### Goal of the exercise
In the records below, find the line with "اینورتر اینوت Invt – کاربری" and the line with "Solarenergie"; return exactly those lines and every line between them.

### Exercise data
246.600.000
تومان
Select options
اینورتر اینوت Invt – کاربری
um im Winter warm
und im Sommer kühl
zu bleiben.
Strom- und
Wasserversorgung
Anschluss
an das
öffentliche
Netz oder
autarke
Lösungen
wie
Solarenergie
...
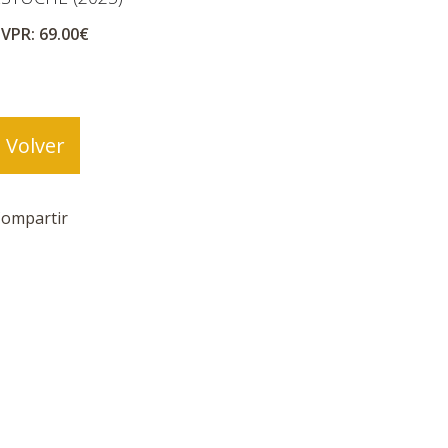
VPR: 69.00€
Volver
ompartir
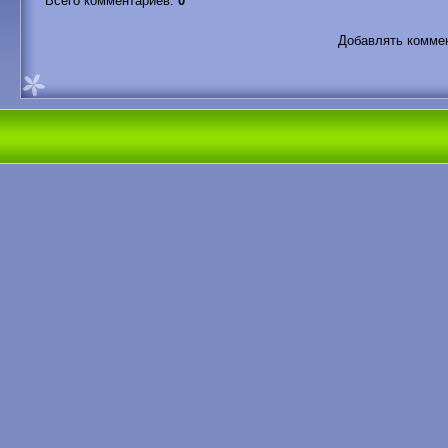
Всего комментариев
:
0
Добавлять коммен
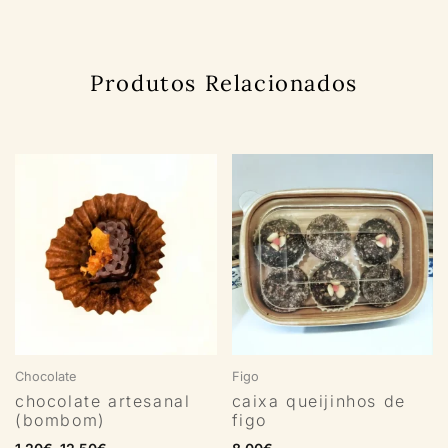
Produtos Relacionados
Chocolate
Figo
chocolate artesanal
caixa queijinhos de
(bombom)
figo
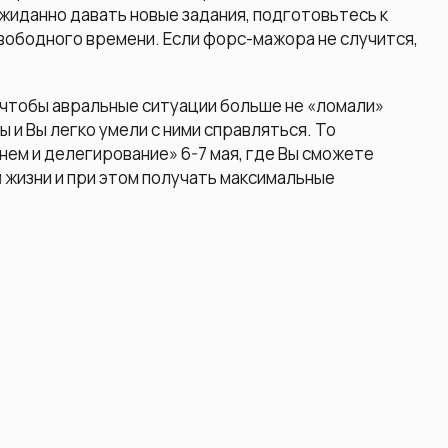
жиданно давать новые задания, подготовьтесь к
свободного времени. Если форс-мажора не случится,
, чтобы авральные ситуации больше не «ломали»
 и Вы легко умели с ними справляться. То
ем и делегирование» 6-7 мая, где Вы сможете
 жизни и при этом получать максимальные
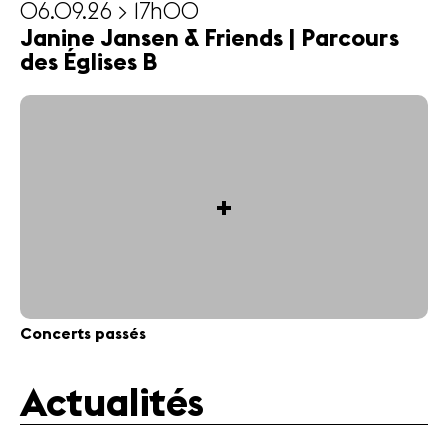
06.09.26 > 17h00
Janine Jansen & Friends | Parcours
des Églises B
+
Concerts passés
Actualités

### Output for this exercise
اینورتر اینوت Invt – کاربری
um im Winter warm
und im Sommer kühl
zu bleiben.
Strom- und
Wasserversorgung
Anschluss
an das
öffentliche
Netz oder
autarke
Lösungen
wie
Solarenergie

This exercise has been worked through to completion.